Just days after the polar vortex pushed real-feel temperatures in parts of Maryland to below-freezing conditions, central Maryland is now gasping for breath as the National Weather Service (NWS) signaled a Code Orange air quality alert over the region. On the air quality scale, an orange alert would pose problems for children and the elderly, and also people who battle breathing disorders. The sudden deterioration in the state’s air quality has been caused by a weather phenomenon called an inversion.
An inversion is the change in how temperature increases as we climb in altitude. Usually, temperature falls as we go higher into the atmosphere, but during an inversion, the opposite occurs – the temperature rises with an increase in altitude. Such a situation creates a virtual screen over a region, holding down the emissions that rise from the streets. The fumes stagnate, eventually snowballing to create poor air quality.

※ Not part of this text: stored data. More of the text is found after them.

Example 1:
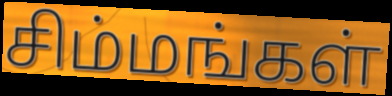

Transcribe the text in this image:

சிம்மங்கள்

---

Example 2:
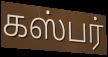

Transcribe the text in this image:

கஸ்பர்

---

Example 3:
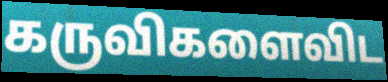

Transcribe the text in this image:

கருவிகளைவிட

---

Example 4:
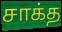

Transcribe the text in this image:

சாக்த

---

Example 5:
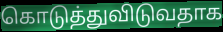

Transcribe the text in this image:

கொடுத்துவிடுவதாக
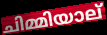
ചിമ്മിയാല്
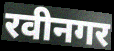
रवीनगर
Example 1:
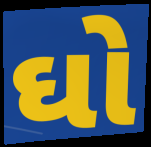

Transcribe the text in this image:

ઘો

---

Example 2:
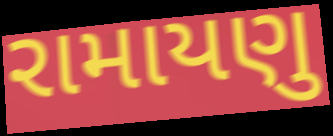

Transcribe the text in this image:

રામાયણુ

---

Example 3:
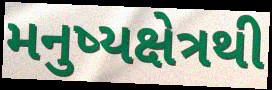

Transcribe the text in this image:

મનુષ્યક્ષેત્રથી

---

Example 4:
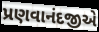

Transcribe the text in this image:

પ્રણવાનંદજીએ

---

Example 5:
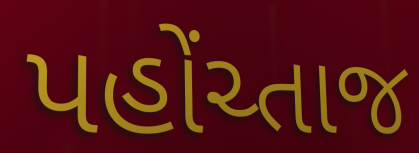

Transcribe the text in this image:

Though air quality sirens go off every summer, chaotic climatic conditions may lead to the air quality worsening during winters as well. Instead of downplaying such aberrance, it is vital for cities to ask the right questions on the ways to tackle such worsening air quality conditions. Looking to Western Europe may help – as countries like France, Germany and the Netherlands invest billions to reduce their carbon emissions by 30 percent by 2030.
States and cities can cut emissions through two radically different methods – by forcing people to adopt a low-emission lifestyle, or positively inducing people to opt for change. The former approach includes banning diesel vehicles in downtown areas or charging them hefty tariffs if they want to drive around – the method that is now popular in Germany. In France, the Macron government planned to introduce a fossil fuel surcharge that was so unpopular it led to violent protests across the country, with people adorned in yellow vests demanding that the fuel surcharge be rescinded.

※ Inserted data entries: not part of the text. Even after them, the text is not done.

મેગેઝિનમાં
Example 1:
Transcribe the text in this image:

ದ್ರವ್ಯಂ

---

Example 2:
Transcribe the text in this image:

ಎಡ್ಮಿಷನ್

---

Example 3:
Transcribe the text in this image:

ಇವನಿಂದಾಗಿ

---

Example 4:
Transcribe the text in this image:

The far more agreeable solution would be for governments to incentivize drivers who buy hybrids or all-electric vehicles. This could be done by providing tax benefits – as is done in the Netherlands, where the government waives the registration fee and road taxes for plug-in electric vehicles. Norway, in addition to offering similar incentives, has gone a bit further by allowing its electric vehicles to park for free and bypass traffic by driving across specific bus lanes. Currently, Norway leads the world in electric vehicle adoption, with nearly one-third of all the cars sold in the country being a hybrid or fully electric.
But to be fair, the moral superiority of preferring an electric vehicle over a gasoline- or diesel-powered vehicle is still debatable. If the sum total of emissions across the lifetime of an electric vehicle – from the manufacturing floor to a decade on road – is totaled it may not be considerably less than that of a traditional auto. However, what electric vehicles do help with is reducing emissions at ground zero, as all the power they consume is produced in plants that are far away from the city boundaries.

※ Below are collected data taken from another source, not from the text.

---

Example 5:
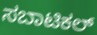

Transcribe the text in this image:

ಸಬಾಟಿಕಲ್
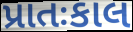
પ્રાતઃકાલ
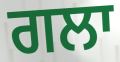
ਗਲਾ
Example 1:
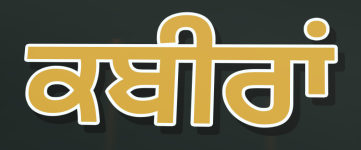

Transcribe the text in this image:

ਕਬੀਰਾਂ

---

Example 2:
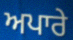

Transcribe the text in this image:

ਅਪਾਰੇ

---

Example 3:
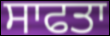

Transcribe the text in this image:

ਸਾਫਤਾ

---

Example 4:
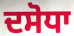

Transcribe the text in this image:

ਦਸੋਧਾ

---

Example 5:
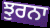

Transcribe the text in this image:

ਝੁਰਨਾ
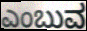
ಎಂಬುವ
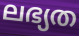
ലഭ്യത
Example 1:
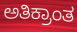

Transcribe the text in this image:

And it is precisely this prospect of reducing emissions within urban areas that is attractive to government, which incidentally, should be the focus of congested and traffic-prone regions like central Maryland as well.
The city of Rotterdam in the Netherlands recently partnered with BMW to ensure the drivers of BMW hybrids get reminders (via a smartphone app) each time they cross into the city’s “electric-only zones.” The city administration has geo-fenced regions to effect this, and the initial results seem promising. Participants in the pilot used battery power exclusively 90 percent of the time when driving within the geo-fenced zones.
In the Netherlands, Rotterdam has consistently been at the top of the emissions chart, in part because it is home to Europe’s largest port. While that port is an economic engine for the country, it also produces 20 percent of the Netherlands’ total emissions. The port is not taking this lightly; it has a target to reduce its carbon dioxide emissions by 49 percent by 2030. This, along with the city government’s relentless pursuit towards lower emissions will hopefully yield results in the long run.
Central Maryland, with its proximity to the port of Baltimore, has parallels with the situation that faces Rotterdam. It is critical to look at ways to lessen the air pollution burden, even if adverse climatic issues become more frequent going forward. Meanwhile, the NWS expects that the current situation will alleviate once the cold air mass is replaced by a warm air mass, which is expected to happen later today.